Currently, the adoption of appropriate paths to strengthen the existing comparative advantage is the key to the sustainable and healthy development of cross-border e-commerce. This year’s massive Amazon block against Chinese merchants involved more than 600 brands and 50,000 stores, mainly on the grounds of improper use of reviews. In the e-commerce model, methods like “brush” reviews and marketing “best sellers” can create a momentary dividend, but once there is an incident similar to Amazon’s block, then the enhanced comparative advantage will be difficult to maintain.
Cross-border e-commerce is mainly about small and medium-sized enterprises. Against such a backdrop, it may be very difficult to cultivate international competitiveness through technological breakthroughs.
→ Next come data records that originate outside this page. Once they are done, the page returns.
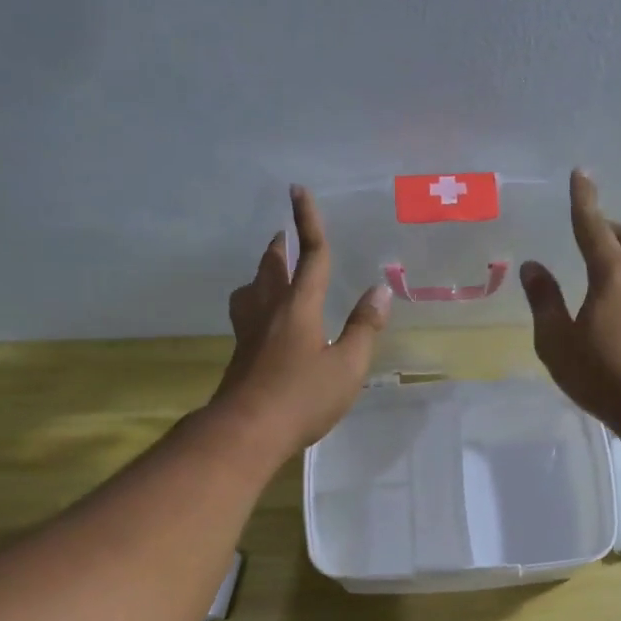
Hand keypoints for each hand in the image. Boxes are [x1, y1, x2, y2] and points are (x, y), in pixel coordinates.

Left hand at [211, 186, 391, 453]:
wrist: (246, 431)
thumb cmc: (302, 398)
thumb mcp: (347, 367)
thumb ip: (364, 328)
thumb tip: (379, 291)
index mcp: (299, 307)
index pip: (310, 256)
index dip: (308, 222)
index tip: (298, 190)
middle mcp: (270, 310)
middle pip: (272, 267)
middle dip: (282, 246)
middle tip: (286, 234)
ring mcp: (250, 331)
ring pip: (252, 287)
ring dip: (263, 271)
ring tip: (273, 271)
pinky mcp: (241, 352)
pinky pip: (246, 311)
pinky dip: (256, 299)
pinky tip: (263, 318)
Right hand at [520, 169, 620, 436]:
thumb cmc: (603, 375)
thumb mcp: (558, 342)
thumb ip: (544, 300)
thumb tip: (533, 267)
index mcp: (612, 273)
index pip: (592, 226)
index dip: (583, 199)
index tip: (580, 174)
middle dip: (604, 226)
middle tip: (585, 230)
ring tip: (599, 259)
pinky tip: (618, 291)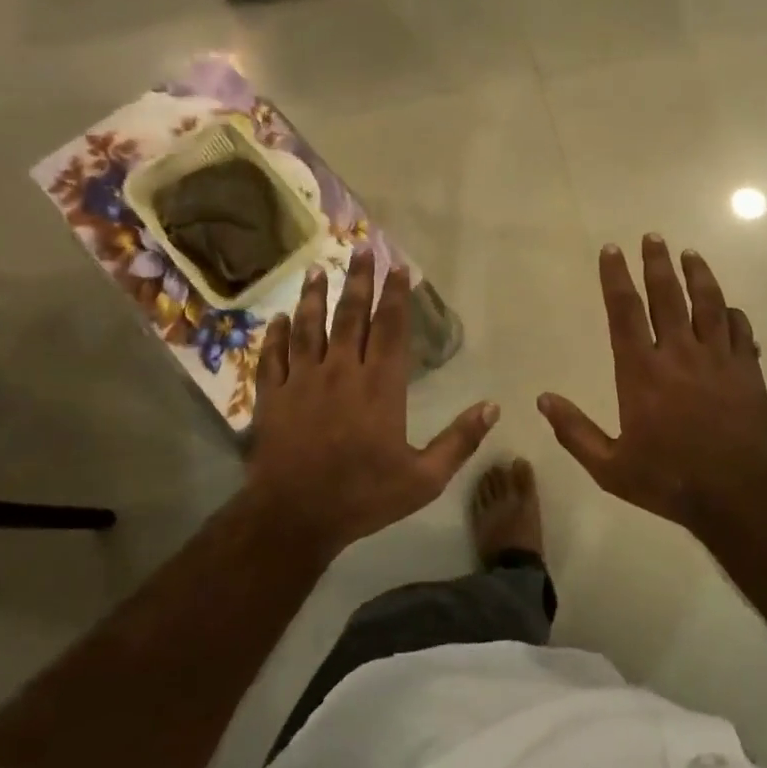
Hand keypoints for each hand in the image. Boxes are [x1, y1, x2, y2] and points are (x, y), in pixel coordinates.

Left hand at [243, 250, 497, 557]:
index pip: (390, 329)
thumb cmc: (364, 496)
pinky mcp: (273, 397)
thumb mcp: (424, 478)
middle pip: (351, 316)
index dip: (395, 296)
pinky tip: (277, 319)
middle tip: (361, 249)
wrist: (294, 518)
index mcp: (380, 386)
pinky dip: (275, 336)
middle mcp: (342, 372)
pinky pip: (273, 357)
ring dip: (315, 297)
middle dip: (359, 281)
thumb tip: (493, 407)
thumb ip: (459, 440)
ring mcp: (303, 382)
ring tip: (318, 269)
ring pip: (309, 328)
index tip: (398, 267)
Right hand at [539, 236, 766, 528]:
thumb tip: (543, 399)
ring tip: (691, 254)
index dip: (616, 278)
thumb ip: (574, 431)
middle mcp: (679, 354)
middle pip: (668, 296)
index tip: (612, 250)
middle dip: (657, 263)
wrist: (737, 495)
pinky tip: (728, 307)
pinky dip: (732, 314)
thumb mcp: (610, 467)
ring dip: (698, 275)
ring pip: (708, 303)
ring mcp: (718, 359)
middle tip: (653, 237)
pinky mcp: (747, 371)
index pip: (625, 311)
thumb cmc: (669, 480)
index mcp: (642, 371)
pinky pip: (740, 330)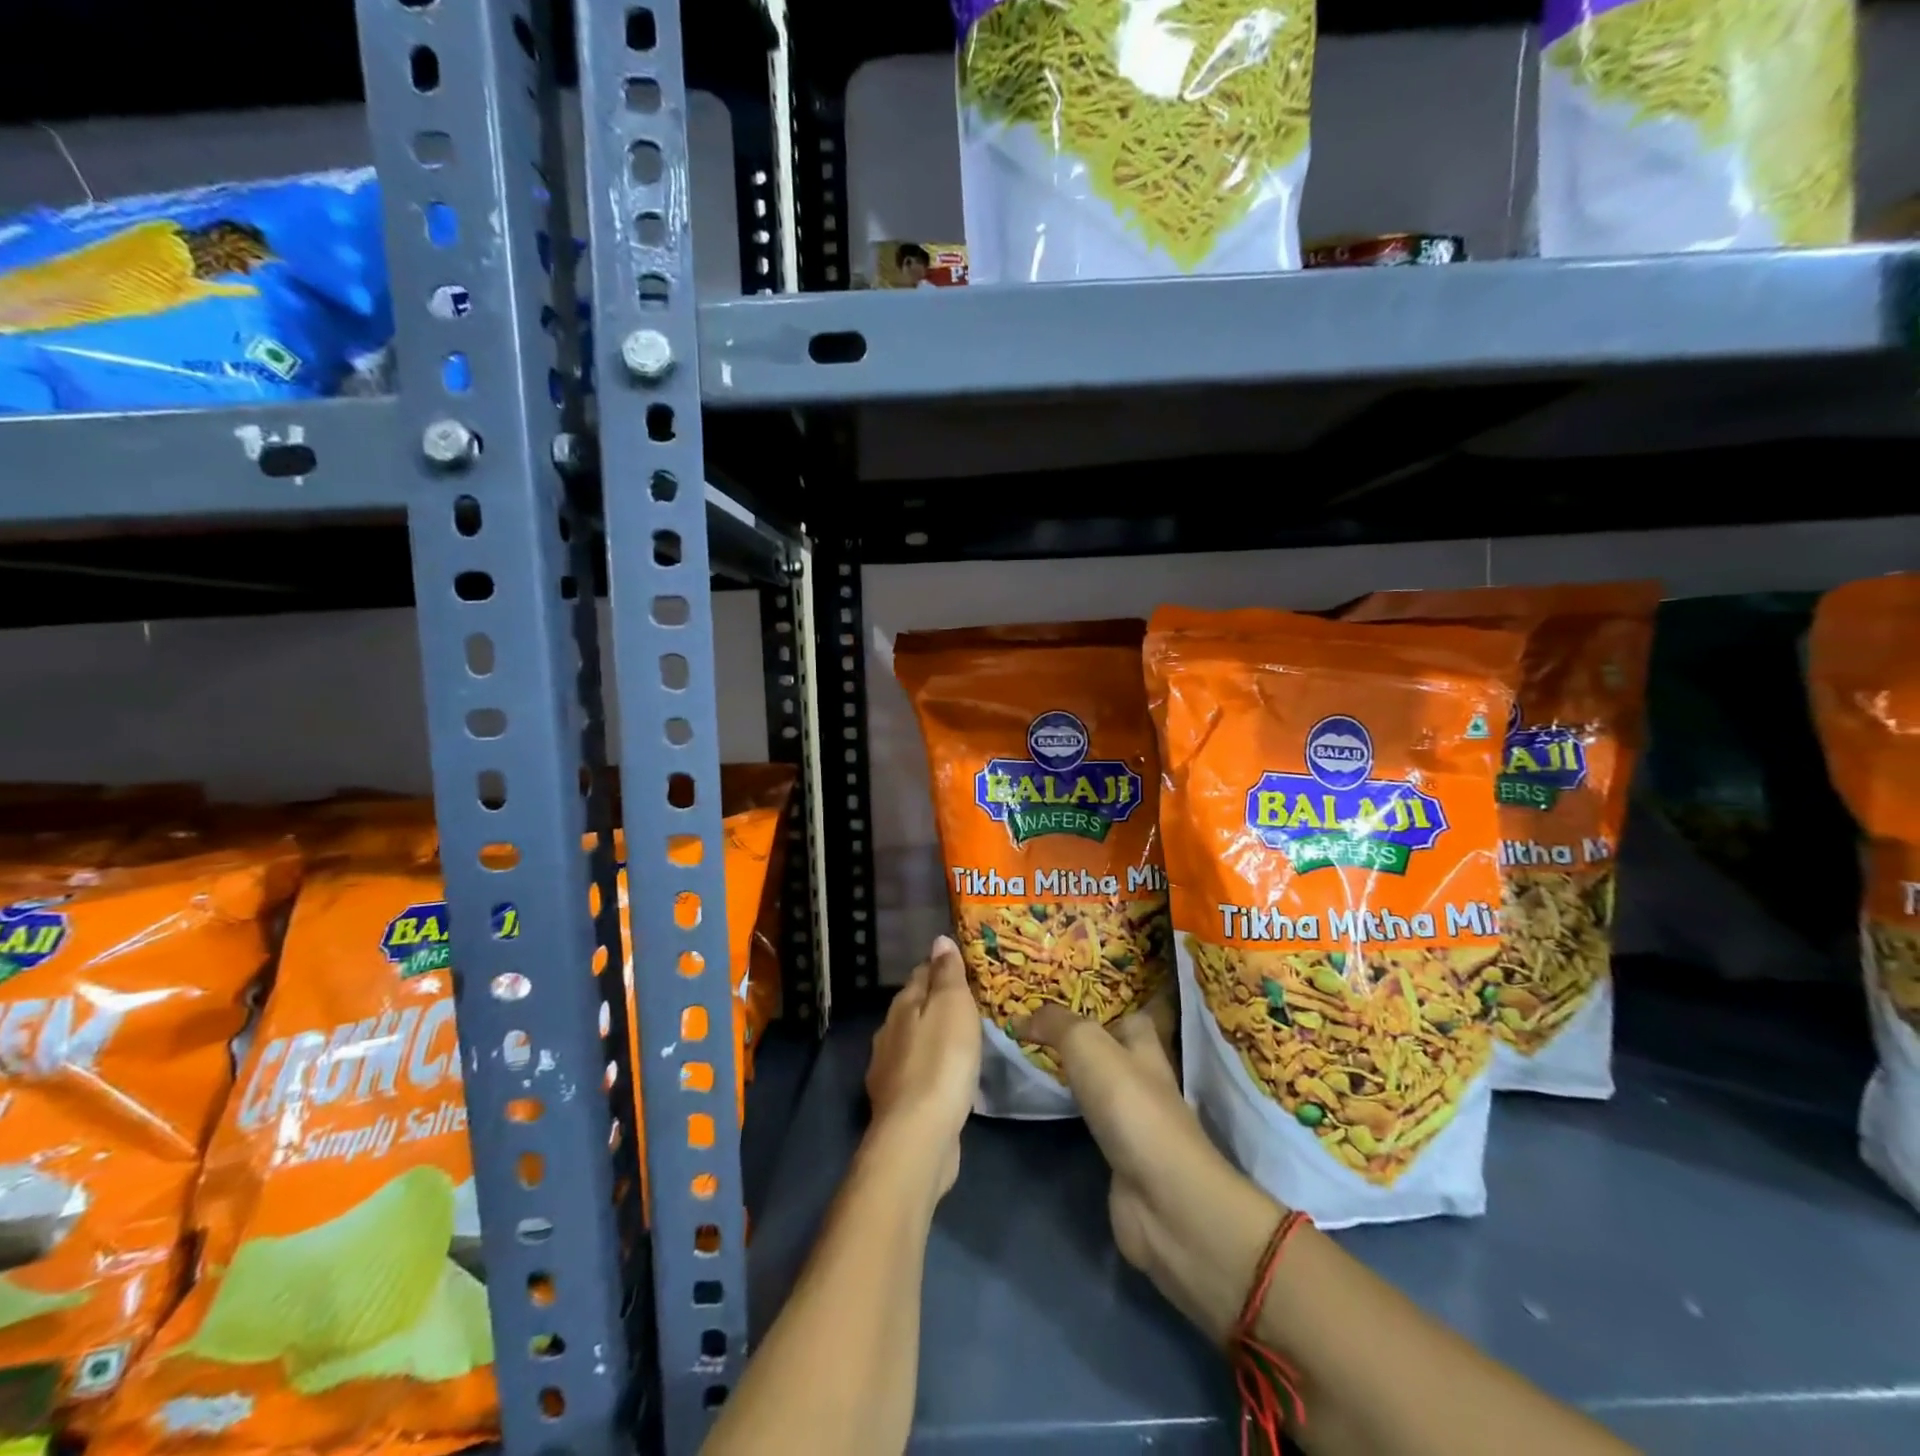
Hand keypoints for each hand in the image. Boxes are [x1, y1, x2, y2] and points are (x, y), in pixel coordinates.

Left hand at [865, 936, 980, 1195]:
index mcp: (902, 1006)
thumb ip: (946, 974)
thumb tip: (939, 940)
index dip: (941, 967)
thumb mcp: (952, 1007)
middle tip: (970, 1004)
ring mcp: (889, 1071)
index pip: (920, 974)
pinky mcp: (898, 1105)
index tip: (964, 967)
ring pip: (915, 1042)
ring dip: (934, 1038)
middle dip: (937, 1003)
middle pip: (914, 1008)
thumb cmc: (941, 1062)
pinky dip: (933, 1069)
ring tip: (963, 1039)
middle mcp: (889, 1034)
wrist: (919, 1136)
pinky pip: (919, 1074)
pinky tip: (949, 1078)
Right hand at [1019, 996, 1284, 1345]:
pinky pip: (1088, 1120)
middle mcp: (1142, 1076)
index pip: (1125, 1011)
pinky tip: (1044, 1104)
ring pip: (1097, 1083)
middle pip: (1109, 1047)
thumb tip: (1020, 1015)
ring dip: (1071, 1073)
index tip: (1057, 993)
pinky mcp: (1120, 1155)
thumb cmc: (1130, 1106)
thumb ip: (1055, 1023)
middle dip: (1077, 1036)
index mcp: (1144, 1043)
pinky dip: (1068, 1110)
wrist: (1162, 1198)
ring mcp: (1133, 1118)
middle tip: (1030, 1023)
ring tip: (1029, 1056)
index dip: (1097, 1000)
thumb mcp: (1087, 1045)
The current problem, then, is how to improve the international competitiveness of products at the existing level of productivity. Internationally aligned and effective internet marketing becomes a viable option.
First, we should build an internet brand. We should make full use of new media such as mainstream foreign websites, social media, and live streaming to build internet brands and improve product competitiveness and added value. Second, we should cultivate cross-border e-commerce operational professionals. Cross-border e-commerce operation requires compound knowledge of international trade, e-commerce, and internet technology. Colleges and universities should adjust the existing training structure and programs for relevant professionals, and the government should provide relevant training and resource supplies for cross-border e-commerce practitioners to improve their skills in store design, search engine optimization, and traffic attraction, and further enhance the professionalism and quality of services for foreign comprehensive services and agency operations enterprises. Although most cross-border e-merchants cannot break through the constraints of product technology in the short-term, shaping international competitiveness by improving operational capabilities and accumulating human capital is a sustainable and alternative choice.
Li Jianping is an associate professor from the School of Economics at Shandong Normal University.